Пока школа посредничает между целеустремленными богатыми и достойными поощрения бедными, за выживание борется третья группа: старые «итонские» семейства, на протяжении целых поколений отправлявшие туда сыновей. Эта группа преобладала в Итоне 1980-х, когда учился я; экзамены были пустой формальностью, школа была обрядом посвящения для потомков высших слоев и верхушки среднего класса, представляя собой нечто самодовольное, снобское и полное фамилий, знакомых по межвоенным дневникам Гарольда Никольсона. Доля этой группы уменьшается. В 1960 году дети «старых итонцев» составляли 60%, в 1994-м — 33%, сейчас — 20%. Из фамильной привилегии, передаваемой потомкам, Итон превратился в проходной двор.
Сто цветов: юные болельщики на матче в итонский пристенок — вид спорта, присущий исключительно этому колледжу
Но никакая элита не станет потворствовать собственному свержению, и Итон — живая иллюстрация часто забываемой истины: социальная мобильность — палка о двух концах. Не придется удивляться, если новые итонские семьи, с трудом устроив сына в школу, где все пропахло преемственностью, станут упорно держаться за обретенный статус и сами оснуют династии. Этой новой элите, чьи богатства ликвидны, вероятно, проще будет удерживаться на плаву, чем прежней, землевладельческой. Нередко мама там так же влиятельна, как и папа, а потомков готовят к тому, чтобы не почивать на фамильных лаврах и самим искать материального успеха.

------------------------------------------------

ЗАДАНИЯ И УПРАЖНЕНИЯ:
A - Продублируйте фрагмент текста об Итоне, начиная со слов "Сто цветов: юные" и продолжая до слов "искать материального успеха." включительно.
B - Выпишите из текста об Итоне все процентные значения, которые в нём приводятся.
C - Ответьте на вопросы по тексту об Итоне.
(i) В какое десятилетие, согласно тексту, в Итоне преобладали старые «итонские» семейства?
(ii) Чьи межвоенные дневники упоминаются в тексте?
(iii) Какой названа прежняя элита в сравнении с новой, чьи богатства ликвидны?
Приведённый далее список к работе с текстом не относится.

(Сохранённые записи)
------------------------------------------------

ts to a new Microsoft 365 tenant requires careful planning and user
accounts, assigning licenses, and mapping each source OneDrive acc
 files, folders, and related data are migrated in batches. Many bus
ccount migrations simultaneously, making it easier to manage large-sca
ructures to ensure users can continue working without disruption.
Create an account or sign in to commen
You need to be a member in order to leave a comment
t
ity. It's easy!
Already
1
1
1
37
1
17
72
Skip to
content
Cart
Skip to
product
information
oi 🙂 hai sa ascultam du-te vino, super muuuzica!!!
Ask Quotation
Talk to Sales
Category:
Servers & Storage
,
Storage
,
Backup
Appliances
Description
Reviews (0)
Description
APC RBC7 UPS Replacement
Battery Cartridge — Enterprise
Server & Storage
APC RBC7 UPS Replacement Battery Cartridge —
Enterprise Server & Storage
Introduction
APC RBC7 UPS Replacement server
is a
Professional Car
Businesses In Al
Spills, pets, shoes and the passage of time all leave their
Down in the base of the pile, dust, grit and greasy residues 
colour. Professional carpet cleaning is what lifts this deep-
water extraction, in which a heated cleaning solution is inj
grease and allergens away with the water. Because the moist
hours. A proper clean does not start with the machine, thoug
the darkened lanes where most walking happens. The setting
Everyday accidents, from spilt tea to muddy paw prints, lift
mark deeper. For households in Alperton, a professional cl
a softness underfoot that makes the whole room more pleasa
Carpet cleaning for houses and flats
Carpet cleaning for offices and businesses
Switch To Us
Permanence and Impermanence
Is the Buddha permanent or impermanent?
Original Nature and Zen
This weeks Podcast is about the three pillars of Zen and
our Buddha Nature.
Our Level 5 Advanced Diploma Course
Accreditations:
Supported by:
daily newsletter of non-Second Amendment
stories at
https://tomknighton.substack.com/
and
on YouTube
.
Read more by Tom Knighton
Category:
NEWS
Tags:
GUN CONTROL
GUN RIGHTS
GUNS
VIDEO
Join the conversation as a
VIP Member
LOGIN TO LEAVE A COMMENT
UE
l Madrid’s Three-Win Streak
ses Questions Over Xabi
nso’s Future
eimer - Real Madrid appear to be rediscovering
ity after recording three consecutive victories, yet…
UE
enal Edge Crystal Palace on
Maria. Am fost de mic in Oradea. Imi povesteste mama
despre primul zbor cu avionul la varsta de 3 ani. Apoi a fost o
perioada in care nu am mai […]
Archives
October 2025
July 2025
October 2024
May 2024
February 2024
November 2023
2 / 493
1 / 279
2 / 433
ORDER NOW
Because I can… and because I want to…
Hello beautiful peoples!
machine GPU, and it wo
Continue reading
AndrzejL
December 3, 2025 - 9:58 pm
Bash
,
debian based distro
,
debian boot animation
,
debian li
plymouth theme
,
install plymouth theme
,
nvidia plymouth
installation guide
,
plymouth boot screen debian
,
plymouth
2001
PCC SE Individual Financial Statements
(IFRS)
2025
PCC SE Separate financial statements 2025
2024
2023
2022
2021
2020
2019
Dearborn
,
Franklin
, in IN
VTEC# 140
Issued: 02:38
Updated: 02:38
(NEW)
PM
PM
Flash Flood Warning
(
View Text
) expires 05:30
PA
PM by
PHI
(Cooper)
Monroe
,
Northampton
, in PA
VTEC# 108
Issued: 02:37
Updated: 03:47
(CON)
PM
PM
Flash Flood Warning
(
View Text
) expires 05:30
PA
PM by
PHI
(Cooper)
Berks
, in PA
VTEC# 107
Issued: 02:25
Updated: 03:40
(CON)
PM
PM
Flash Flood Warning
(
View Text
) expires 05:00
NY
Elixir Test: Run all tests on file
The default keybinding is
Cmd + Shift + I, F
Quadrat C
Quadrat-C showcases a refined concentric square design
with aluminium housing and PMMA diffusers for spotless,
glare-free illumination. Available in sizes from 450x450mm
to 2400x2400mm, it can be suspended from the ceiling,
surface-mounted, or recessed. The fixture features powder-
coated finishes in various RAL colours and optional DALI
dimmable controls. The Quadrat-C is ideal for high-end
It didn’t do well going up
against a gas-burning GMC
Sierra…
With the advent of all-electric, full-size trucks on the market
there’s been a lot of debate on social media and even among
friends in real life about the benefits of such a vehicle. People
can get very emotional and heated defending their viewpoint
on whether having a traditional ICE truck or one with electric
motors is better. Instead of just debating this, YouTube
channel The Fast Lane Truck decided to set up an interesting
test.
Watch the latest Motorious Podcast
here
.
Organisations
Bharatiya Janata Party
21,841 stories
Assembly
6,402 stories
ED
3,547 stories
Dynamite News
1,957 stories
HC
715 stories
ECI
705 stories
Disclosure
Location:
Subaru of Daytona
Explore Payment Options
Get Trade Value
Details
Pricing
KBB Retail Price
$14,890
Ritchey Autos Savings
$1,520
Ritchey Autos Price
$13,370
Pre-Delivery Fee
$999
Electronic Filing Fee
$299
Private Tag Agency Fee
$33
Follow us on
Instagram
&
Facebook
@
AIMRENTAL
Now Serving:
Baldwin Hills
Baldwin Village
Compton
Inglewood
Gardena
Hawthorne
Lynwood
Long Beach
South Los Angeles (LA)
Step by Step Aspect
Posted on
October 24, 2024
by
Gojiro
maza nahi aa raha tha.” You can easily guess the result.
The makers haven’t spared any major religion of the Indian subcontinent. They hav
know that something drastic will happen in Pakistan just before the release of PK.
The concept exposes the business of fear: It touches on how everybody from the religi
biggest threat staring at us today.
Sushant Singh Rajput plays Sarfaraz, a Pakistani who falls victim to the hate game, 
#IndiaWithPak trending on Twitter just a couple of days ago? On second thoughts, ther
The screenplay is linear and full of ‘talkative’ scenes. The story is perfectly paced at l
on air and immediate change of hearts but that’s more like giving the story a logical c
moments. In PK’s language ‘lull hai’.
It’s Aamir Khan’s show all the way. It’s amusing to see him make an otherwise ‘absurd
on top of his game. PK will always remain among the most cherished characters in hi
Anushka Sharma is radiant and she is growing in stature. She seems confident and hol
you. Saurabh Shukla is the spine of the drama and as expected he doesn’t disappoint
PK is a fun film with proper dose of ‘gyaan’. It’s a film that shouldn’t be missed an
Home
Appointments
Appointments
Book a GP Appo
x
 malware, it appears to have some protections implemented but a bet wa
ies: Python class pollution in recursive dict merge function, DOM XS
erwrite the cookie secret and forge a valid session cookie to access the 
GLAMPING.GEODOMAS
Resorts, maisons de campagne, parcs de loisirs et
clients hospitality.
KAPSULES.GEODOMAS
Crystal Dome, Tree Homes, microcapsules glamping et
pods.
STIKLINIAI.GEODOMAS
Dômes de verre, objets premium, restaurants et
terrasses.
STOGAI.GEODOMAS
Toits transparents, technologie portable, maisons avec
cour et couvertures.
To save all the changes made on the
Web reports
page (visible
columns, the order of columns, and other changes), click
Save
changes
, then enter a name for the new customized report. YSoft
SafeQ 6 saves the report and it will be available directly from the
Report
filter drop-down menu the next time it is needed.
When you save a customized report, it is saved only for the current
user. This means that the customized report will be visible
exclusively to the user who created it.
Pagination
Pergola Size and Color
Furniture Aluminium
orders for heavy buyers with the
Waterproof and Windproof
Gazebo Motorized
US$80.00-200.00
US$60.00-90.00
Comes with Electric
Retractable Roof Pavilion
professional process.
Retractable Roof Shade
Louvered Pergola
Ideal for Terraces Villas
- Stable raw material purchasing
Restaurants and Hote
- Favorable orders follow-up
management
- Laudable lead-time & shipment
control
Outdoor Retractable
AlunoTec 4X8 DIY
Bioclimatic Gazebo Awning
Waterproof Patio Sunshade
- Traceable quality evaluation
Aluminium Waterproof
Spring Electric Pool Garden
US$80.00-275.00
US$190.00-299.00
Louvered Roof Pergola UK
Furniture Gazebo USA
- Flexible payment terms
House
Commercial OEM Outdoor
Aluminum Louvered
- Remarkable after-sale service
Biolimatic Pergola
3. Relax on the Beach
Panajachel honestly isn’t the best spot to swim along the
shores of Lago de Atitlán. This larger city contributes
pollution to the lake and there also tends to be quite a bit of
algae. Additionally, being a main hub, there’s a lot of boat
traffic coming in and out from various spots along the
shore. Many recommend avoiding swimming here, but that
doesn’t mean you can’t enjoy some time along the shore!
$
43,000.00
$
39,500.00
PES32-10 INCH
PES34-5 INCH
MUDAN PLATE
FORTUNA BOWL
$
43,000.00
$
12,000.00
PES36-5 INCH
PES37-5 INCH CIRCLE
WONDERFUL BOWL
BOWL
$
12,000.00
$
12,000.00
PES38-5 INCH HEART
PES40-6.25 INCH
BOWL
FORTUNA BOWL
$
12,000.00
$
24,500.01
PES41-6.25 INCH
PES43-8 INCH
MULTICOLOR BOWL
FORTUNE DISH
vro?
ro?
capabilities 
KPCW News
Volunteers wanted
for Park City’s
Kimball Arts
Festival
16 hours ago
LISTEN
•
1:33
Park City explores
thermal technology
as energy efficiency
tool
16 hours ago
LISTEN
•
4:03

------------------------------------------------

ОТВЕТЫ К ЗАДАНИЯМ:
A -
Сто цветов: юные болельщики на матче в итонский пристенок — вид спорта, присущий исключительно этому колледжу
Но никакая элита не станет потворствовать собственному свержению, и Итон — живая иллюстрация часто забываемой истины: социальная мобильность — палка о двух концах. Не придется удивляться, если новые итонские семьи, с трудом устроив сына в школу, где все пропахло преемственностью, станут упорно держаться за обретенный статус и сами оснуют династии. Этой новой элите, чьи богатства ликвидны, вероятно, проще будет удерживаться на плаву, чем прежней, землевладельческой. Нередко мама там так же влиятельна, как и папа, а потомков готовят к тому, чтобы не почивать на фамильных лаврах и самим искать материального успеха.

B - 60%, 33%, 20%

C -
(i) В 1980-е годы.
(ii) Гарольда Никольсона.
(iii) Землевладельческой.